Из соседней комнаты доносились размеренные удары сапожничьего молотка о колодку, и их монотонный стук успокаивал Хенку.
– Если я устроюсь к реб Кремницеру, на первую же получку куплю два билета – вам, Роха, и себе. И мы вместе на автобусе поедем в Алитус к вашему сыну. Я уже там все дорожки знаю. Вы обязательно поедете со мной.

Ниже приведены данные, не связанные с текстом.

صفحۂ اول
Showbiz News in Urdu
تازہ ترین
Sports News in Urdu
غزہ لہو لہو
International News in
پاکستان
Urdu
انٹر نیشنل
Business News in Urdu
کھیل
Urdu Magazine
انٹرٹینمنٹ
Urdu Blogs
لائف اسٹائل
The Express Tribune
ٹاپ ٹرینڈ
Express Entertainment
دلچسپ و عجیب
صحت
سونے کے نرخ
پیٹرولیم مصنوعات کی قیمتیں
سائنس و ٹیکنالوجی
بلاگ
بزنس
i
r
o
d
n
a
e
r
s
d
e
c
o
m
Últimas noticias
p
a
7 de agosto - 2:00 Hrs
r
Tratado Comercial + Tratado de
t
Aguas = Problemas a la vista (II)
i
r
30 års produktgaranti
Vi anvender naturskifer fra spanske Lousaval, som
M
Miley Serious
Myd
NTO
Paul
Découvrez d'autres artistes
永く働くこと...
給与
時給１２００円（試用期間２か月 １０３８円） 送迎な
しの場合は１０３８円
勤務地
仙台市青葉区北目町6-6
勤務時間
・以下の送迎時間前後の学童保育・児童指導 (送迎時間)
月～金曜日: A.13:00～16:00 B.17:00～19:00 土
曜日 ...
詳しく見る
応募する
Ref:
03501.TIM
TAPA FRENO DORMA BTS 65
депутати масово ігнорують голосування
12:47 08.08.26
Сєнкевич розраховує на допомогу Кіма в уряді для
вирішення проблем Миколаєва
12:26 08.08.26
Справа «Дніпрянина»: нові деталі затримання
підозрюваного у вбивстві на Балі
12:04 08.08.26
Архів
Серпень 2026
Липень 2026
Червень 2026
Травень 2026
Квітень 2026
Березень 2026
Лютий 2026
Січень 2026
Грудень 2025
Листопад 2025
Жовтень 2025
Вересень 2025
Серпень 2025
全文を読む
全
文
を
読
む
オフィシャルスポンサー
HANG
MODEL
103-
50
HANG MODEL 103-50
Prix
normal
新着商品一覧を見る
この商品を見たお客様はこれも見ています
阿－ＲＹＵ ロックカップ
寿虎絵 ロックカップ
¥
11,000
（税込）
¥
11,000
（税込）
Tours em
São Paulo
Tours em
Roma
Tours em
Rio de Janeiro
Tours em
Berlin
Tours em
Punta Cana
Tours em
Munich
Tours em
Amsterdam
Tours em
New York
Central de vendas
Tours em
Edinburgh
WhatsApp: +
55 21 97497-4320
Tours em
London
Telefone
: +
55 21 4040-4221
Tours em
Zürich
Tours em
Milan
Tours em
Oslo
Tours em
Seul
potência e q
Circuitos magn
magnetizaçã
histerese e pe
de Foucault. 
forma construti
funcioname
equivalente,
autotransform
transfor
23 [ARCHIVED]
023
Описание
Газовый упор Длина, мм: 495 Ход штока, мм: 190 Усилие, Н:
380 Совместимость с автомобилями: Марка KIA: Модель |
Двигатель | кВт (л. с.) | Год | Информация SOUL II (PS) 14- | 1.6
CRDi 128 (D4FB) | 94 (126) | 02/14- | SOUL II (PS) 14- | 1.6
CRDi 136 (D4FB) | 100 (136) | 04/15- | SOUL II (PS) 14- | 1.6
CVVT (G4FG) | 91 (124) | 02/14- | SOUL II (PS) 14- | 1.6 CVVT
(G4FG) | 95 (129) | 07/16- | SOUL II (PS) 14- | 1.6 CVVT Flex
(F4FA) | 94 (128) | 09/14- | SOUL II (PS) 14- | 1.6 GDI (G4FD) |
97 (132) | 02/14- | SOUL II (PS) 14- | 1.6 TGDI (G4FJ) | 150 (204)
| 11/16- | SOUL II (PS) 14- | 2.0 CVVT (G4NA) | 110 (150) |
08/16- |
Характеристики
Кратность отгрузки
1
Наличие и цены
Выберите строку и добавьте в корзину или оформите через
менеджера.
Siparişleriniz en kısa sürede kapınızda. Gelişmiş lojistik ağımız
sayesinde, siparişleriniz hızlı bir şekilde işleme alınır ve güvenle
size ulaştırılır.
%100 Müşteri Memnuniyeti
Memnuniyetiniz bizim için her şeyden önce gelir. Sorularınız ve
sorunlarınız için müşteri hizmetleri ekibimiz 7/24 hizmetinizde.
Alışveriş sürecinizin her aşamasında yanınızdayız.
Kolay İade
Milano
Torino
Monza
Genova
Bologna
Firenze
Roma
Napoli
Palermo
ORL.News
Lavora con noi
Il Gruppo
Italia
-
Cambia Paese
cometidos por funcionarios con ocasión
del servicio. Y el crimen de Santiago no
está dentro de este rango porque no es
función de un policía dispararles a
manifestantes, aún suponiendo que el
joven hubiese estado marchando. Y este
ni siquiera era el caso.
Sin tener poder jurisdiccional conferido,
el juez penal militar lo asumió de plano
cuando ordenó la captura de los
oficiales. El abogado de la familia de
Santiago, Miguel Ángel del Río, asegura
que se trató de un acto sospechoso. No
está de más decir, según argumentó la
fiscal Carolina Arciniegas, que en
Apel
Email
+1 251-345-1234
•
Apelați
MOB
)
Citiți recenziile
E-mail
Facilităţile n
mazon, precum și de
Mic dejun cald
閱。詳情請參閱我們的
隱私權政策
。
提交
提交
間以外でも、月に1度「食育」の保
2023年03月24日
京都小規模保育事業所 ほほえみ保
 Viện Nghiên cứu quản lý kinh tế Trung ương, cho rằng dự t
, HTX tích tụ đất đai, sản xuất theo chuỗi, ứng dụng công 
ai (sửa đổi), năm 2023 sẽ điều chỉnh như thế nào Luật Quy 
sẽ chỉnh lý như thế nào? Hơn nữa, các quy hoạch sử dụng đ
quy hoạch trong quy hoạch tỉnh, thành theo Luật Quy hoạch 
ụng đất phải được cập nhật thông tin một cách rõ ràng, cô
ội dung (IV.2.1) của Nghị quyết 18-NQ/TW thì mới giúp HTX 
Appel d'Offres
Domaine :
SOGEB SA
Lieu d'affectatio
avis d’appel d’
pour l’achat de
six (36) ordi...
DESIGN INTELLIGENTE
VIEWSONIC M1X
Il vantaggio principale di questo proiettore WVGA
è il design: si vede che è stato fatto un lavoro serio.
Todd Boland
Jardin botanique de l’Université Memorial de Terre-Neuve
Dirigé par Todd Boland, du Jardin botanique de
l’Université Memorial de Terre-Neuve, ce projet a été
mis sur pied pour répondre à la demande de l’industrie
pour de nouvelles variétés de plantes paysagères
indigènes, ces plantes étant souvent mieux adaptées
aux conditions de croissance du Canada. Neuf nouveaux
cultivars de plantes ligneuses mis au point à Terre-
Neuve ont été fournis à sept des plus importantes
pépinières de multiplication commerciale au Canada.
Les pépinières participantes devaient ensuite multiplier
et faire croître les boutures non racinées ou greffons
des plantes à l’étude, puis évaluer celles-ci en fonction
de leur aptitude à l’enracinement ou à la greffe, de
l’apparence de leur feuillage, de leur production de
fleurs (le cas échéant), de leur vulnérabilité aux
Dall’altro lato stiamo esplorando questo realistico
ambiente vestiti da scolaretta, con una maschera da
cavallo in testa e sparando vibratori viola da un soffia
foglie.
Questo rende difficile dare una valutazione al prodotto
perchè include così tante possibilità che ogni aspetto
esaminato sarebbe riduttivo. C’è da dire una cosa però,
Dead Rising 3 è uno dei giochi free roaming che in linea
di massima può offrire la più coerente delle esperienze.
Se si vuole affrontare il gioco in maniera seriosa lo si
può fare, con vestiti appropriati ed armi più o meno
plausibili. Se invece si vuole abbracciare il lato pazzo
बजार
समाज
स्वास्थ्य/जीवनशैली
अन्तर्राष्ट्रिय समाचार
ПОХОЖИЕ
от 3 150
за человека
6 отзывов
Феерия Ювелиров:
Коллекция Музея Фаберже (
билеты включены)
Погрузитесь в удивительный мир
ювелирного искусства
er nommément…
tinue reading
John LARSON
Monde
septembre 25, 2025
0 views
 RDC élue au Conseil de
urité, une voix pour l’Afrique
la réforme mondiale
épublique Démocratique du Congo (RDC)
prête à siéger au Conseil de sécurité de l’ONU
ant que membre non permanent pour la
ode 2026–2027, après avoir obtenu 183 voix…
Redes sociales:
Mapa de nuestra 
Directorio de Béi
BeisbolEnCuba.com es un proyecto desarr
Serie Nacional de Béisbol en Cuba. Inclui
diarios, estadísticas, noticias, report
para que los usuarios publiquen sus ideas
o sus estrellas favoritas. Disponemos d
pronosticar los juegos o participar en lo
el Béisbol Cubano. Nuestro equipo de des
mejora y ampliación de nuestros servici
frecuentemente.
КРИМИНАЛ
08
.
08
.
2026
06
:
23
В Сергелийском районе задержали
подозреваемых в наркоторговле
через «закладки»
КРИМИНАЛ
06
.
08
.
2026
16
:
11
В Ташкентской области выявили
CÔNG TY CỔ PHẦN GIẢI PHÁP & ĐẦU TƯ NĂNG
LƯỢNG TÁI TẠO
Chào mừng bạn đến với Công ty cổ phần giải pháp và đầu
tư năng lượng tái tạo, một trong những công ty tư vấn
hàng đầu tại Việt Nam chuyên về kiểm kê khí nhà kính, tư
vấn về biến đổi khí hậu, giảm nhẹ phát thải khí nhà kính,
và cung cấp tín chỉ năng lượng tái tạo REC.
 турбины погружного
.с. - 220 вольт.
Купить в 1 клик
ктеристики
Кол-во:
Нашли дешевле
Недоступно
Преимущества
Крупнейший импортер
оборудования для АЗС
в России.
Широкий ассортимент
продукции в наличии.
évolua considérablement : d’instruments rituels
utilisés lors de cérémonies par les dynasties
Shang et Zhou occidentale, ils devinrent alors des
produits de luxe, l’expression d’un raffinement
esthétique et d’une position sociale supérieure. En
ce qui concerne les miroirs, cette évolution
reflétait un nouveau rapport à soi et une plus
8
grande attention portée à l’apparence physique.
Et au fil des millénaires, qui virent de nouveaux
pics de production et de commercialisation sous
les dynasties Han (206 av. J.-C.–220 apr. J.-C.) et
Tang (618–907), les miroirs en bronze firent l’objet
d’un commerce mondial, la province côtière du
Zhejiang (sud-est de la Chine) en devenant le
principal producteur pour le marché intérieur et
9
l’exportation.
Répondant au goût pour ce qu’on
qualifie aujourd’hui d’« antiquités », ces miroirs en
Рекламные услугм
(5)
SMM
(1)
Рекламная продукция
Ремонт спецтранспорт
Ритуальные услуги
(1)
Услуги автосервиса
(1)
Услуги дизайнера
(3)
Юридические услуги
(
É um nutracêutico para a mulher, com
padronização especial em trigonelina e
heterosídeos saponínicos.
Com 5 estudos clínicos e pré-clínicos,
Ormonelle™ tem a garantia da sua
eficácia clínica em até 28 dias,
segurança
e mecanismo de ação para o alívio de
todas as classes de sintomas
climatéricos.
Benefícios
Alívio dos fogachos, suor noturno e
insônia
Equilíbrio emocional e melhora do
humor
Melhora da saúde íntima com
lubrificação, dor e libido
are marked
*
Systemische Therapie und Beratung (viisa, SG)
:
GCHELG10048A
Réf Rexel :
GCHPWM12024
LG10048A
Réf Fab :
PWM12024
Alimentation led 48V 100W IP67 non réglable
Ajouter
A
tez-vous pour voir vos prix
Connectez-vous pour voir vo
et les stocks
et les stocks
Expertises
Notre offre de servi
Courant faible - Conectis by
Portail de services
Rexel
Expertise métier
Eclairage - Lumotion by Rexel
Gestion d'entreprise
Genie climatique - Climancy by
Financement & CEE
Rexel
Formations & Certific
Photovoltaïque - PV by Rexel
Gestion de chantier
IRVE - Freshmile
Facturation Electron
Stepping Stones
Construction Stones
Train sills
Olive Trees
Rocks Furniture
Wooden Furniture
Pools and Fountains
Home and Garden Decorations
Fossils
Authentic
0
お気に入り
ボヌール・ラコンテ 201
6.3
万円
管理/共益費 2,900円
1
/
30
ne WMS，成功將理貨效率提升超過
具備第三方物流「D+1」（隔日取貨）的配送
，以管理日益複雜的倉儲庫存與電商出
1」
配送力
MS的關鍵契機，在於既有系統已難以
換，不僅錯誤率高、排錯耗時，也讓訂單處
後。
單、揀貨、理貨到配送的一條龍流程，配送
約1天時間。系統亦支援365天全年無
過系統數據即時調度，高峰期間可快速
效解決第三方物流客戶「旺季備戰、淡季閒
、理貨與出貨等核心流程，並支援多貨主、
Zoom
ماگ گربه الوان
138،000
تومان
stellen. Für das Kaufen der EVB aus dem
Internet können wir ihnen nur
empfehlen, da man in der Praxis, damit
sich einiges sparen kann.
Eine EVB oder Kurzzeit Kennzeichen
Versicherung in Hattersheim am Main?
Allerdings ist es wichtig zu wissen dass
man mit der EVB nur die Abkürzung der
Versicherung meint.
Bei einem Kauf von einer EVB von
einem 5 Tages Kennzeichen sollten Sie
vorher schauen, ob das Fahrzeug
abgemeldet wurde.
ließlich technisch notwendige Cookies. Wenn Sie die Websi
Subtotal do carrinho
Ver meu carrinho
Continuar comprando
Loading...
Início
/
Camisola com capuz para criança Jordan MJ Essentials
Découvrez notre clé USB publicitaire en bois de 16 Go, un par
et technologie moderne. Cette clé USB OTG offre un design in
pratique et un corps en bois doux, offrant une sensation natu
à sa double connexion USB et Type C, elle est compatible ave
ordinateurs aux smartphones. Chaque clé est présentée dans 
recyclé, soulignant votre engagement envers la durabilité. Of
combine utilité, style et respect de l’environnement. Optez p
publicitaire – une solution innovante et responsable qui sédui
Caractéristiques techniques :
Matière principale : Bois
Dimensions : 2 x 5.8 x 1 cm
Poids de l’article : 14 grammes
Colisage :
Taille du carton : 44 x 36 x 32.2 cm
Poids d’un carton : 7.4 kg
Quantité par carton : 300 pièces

– Я? – растерялась Роха. – Я всю свою жизнь никуда не ездила. Никуда. Как родилась в Йонаве, так здесь и умру. Вот если бы женщин в молодости призывали в армию, я могла бы увидеть другие города – Алитус… Укмерге… Зарасай. Даже, может, Каунас. Во всех городах, наверное, есть солдатские казармы. Но Вседержителю было угодно, чтобы я отпущенные мне годы провела в другой казарме – на Рыбацкой улице, в этом доме с дырявой крышей, голодными мышами и кучей детей, которых нужно было поставить на ноги.